If the success of a record producer can be judged by the weight of awards on their shelves then Horn ranks as the world’s number one. He has a hat trick of Brit Awards for Best British Producer from 1983, 1985 and 1992. In the 80s he was Rolling Stone’s Producer of the Year 1983. In the 90s, Best Producer at the 1991 Q Awards. And in the 00s, Music Week’s 2004 Producer of the Year.
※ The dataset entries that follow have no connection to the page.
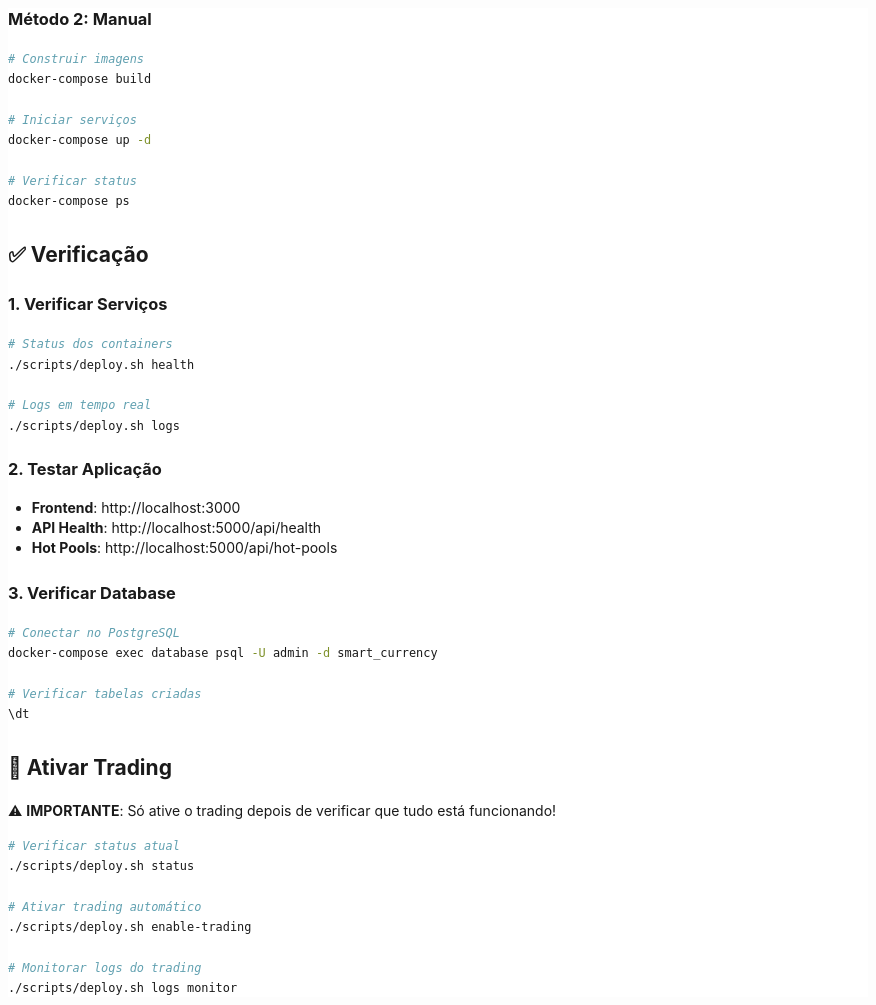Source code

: ### Método 2: Manual

```bash
# Construir imagens
docker-compose build

# Iniciar serviços
docker-compose up -d

# Verificar status
docker-compose ps
```

## ✅ Verificação

### 1. Verificar Serviços

```bash
# Status dos containers
./scripts/deploy.sh health

# Logs em tempo real
./scripts/deploy.sh logs
```

### 2. Testar Aplicação

- **Frontend**: http://localhost:3000
- **API Health**: http://localhost:5000/api/health
- **Hot Pools**: http://localhost:5000/api/hot-pools

### 3. Verificar Database

```bash
# Conectar no PostgreSQL
docker-compose exec database psql -U admin -d smart_currency

# Verificar tabelas criadas
\dt
```

## 🎯 Ativar Trading

⚠️ **IMPORTANTE**: Só ative o trading depois de verificar que tudo está funcionando!

```bash
# Verificar status atual
./scripts/deploy.sh status

# Ativar trading automático
./scripts/deploy.sh enable-trading

# Monitorar logs do trading
./scripts/deploy.sh logs monitor
```
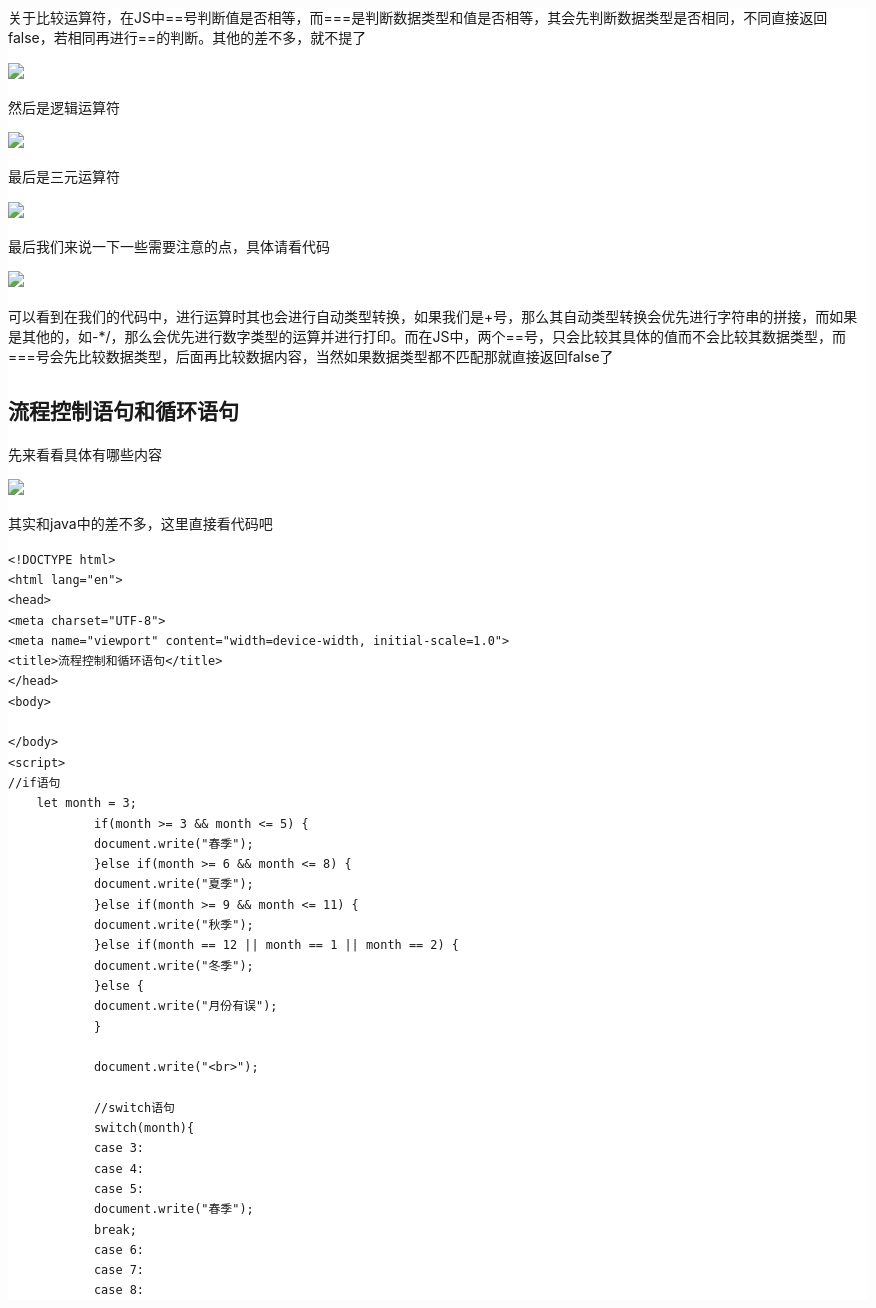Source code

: 关于比较运算符，在JS中==号判断值是否相等，而===是判断数据类型和值是否相等，其会先判断数据类型是否相同，不同直接返回false，若相同再进行==的判断。其他的差不多，就不提了

![](https://rolin-typora.oss-cn-guangzhou.aliyuncs.com/WEBRESOURCE22caf3f7f9993dd143ca143eb5e8f566.png)

然后是逻辑运算符

![](https://rolin-typora.oss-cn-guangzhou.aliyuncs.com/WEBRESOURCEb480c95cc24fad5f03303700347e3d80.png)

最后是三元运算符

![](https://rolin-typora.oss-cn-guangzhou.aliyuncs.com/WEBRESOURCE58b8253e11d2cbb088055f333df7a567.png)

最后我们来说一下一些需要注意的点，具体请看代码

![](https://rolin-typora.oss-cn-guangzhou.aliyuncs.com/WEBRESOURCE460c4bb5535f54dda3282deb84788b3d.png)

可以看到在我们的代码中，进行运算时其也会进行自动类型转换，如果我们是+号，那么其自动类型转换会优先进行字符串的拼接，而如果是其他的，如-*/，那么会优先进行数字类型的运算并进行打印。而在JS中，两个==号，只会比较其具体的值而不会比较其数据类型，而===号会先比较数据类型，后面再比较数据内容，当然如果数据类型都不匹配那就直接返回false了

## 流程控制语句和循环语句

先来看看具体有哪些内容

![](https://rolin-typora.oss-cn-guangzhou.aliyuncs.com/WEBRESOURCE5cb91b7bda7a26eeb6c6aea7abdfc61a.png)

其实和java中的差不多，这里直接看代码吧

```
<!DOCTYPE html>
<html lang="en">
<head>
<meta charset="UTF-8">
<meta name="viewport" content="width=device-width, initial-scale=1.0">
<title>流程控制和循环语句</title>
</head>
<body>

</body>
<script>
//if语句
    let month = 3;
            if(month >= 3 && month <= 5) {
            document.write("春季");
            }else if(month >= 6 && month <= 8) {
            document.write("夏季");
            }else if(month >= 9 && month <= 11) {
            document.write("秋季");
            }else if(month == 12 || month == 1 || month == 2) {
            document.write("冬季");
            }else {
            document.write("月份有误");
            }

            document.write("<br>");

            //switch语句
            switch(month){
            case 3:
            case 4:
            case 5:
            document.write("春季");
            break;
            case 6:
            case 7:
            case 8:
```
But for Trevor Horn these accolades mean little – success comes from creating records that feel as important as the ones he bought as a child, and music that can hold out that same “promise”. This he has achieved by producing legendary singles like Band Aid’s ‘Do The Know It’s Christmas?’ and Godley & Creme’s ‘Cry’; the mainstream pop of Robbie Williams and Olly Murs; cult classics like Malcolm McLaren and the World's Famous Supreme Team and Kid Harpoon; and the whole spectrum of groups, with Genesis on one side and Spector on the other.
Then there’s his work with vocal artists both male - ranging from Paul McCartney to Shane MacGowan and from Gary Barlow to Bryan Ferry. And female – Estelle to Cher, Leann Rimes to Kelly Rowland. To say nothing of a continued passion for nurturing brand new talent which, in the last few years, has included Dog Is Dead, Blackfield and Azekel. “There’s one only common theme that links all of Trevor’s work,” says the founder of Island Records, Chris Blackwell, “and that is excellence.”
What does a record producer actually create? Paul Morley, Horn’s co-founder on projects such as Art of Noise and ZTT Records explains it best. “If in the 60s, Phil Spector created a ‘wall of sound’,” he says, “by the middle of the 80s Horn had already established his sound, a whole room of sound, the walls, floors, ceilings, doors, windows, decorated with absolute flourish. As an architect of sound, Horn is unashamedly an exhibitionist, an utter show off... He has proved time and time again that pop is an art form, and that he is the supreme pop artist.”